API Documentation

class bca.bca.BCA(estimator, scoring='accuracy', cv=5, delta=1e-05)[source]

Feature Selection with Binary Coordinate Ascent Algorithm

Given an external estimator, the goal of binary coordinate ascent (BCA) algorithm is to select features which maximize an objective function of an estimator. It returns a binary vector with its size equal to the number of features, where zero or one indicates a feature at that position is not selected, or selected, respectively. First the best feature subset is initialized (specified as a binary vector). The default initialization is the vector of all zeros, corresponding to no input features selected. The corresponding objective function of an specified estimator is then calculated for the initial subset. BCA algorithm then iteratively select or remove features, one at a time, by flipping the binary elements of the binary vector of features, and examine if the selection/removal can increase the objective function. The process will be repeated over this vector for several times untill a convergance criteria is reached (can be set to number of iterations or a delta for objective value). The algorithm will return a binary vector corresponding to the “best” subset of features.

## Set of tasks:
a. In the BCA documentation, what does the default initialization of the feature subset correspond to?
b. Give a two-sentence summary of the BCA documentation.
c. Extend the documentation on binary coordinate ascent feature selection, picking up right after its final sentence.

## Data section:
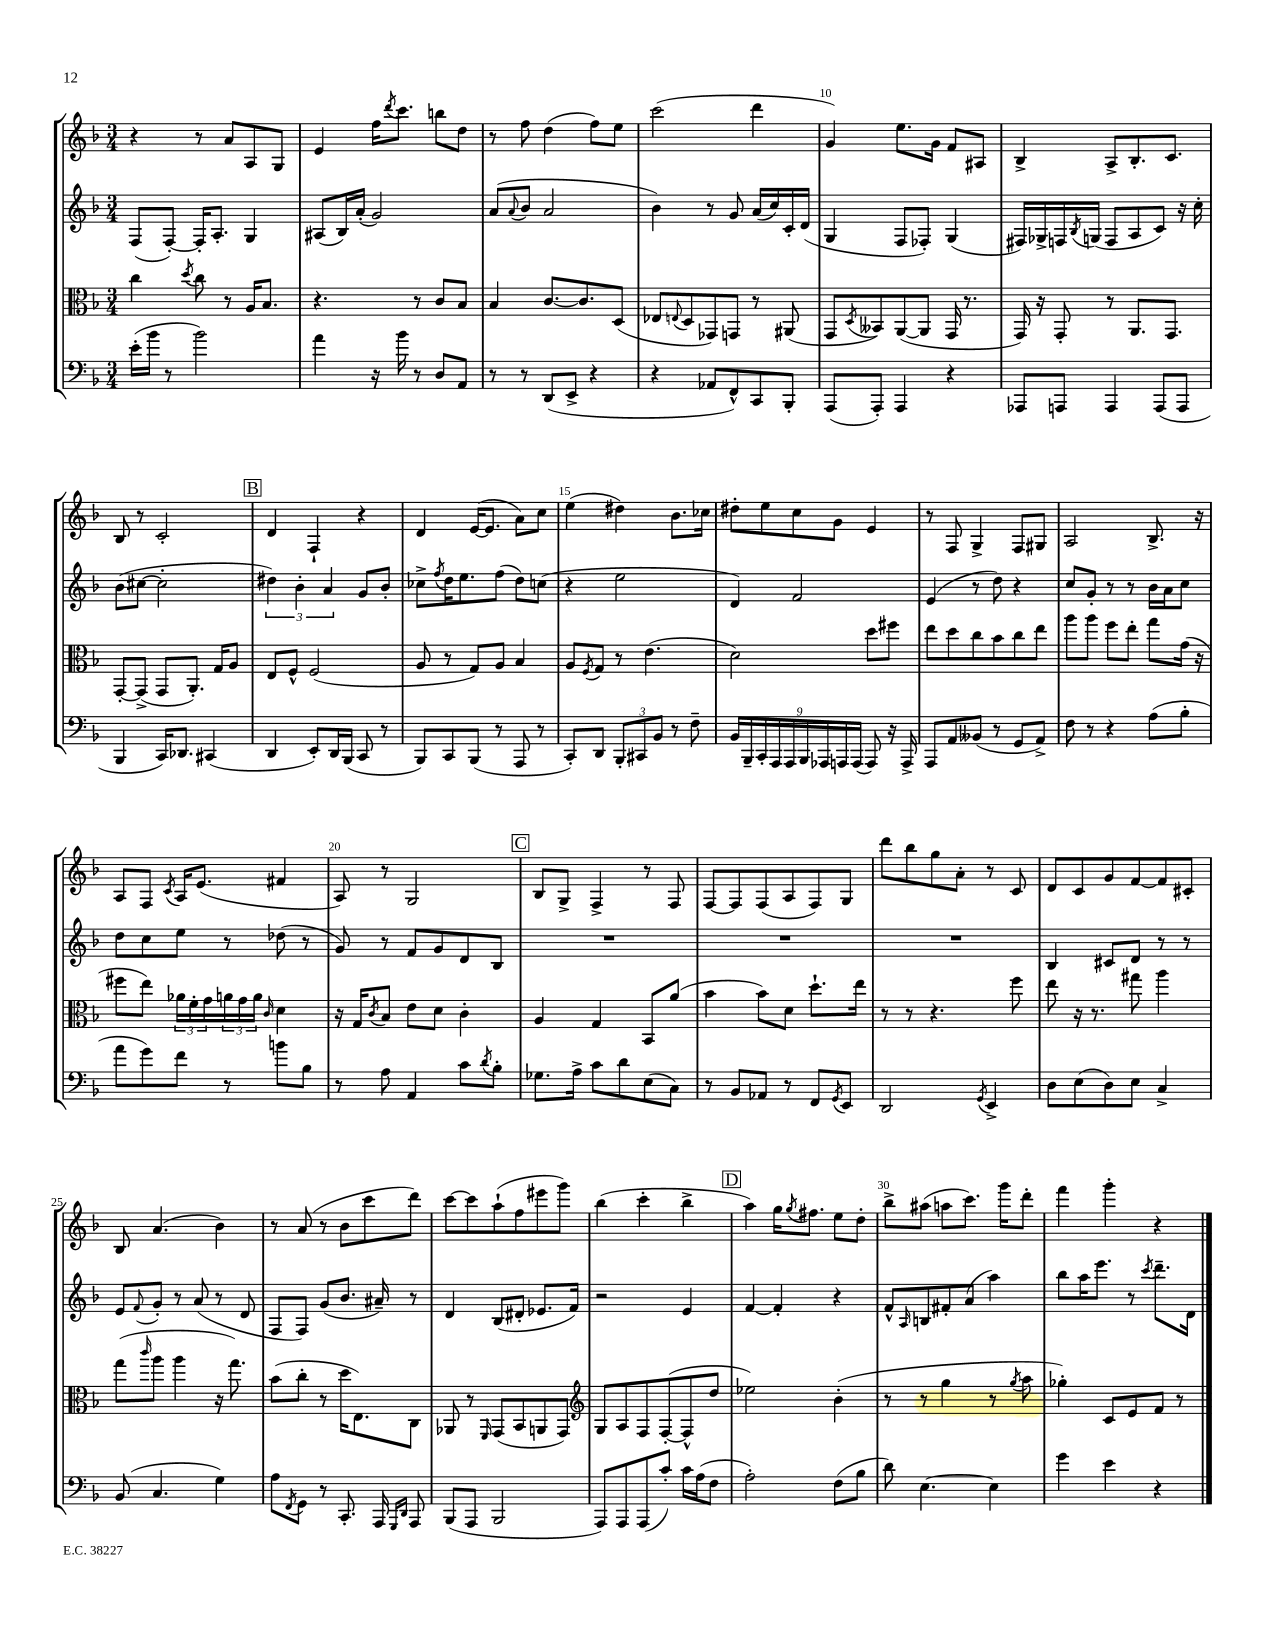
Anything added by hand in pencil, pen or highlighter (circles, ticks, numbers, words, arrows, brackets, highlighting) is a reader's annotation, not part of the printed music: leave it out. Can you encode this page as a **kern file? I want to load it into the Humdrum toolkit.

## Final results:
a. It corresponds to no input features being selected, since the default is a vector of all zeros.

b. The binary coordinate ascent algorithm selects the features that maximize an estimator's objective function and returns a binary vector marking each feature as selected or not. Starting from an initial subset, by default with no features, it flips one feature at a time, keeps changes that raise the objective, and repeats until a convergence criterion based on iterations or a delta is met.

c.
Read more in the reference link specified below:

http://www.sciencedirect.com/science/article/pii/S0950705116302416

Parameters:
estimator : object

A supervised learning estimator with a `` fit `` method that will be used along with an objective function, in order to calculate the importance of a feature subset.

scoring : string

The metric to be used as objective to be maximized, e.g., roc_auc, accuracy, etc. Note: at the moment sklearn cross_val_score inside the BCA class supports binary classification only for roc_auc.

cv : int, cross-validation generator or an iterable, optional

The cv parameter used inside the sklearn cross_val_score.

delta : float

The delta used to determine the convergance of the objective function.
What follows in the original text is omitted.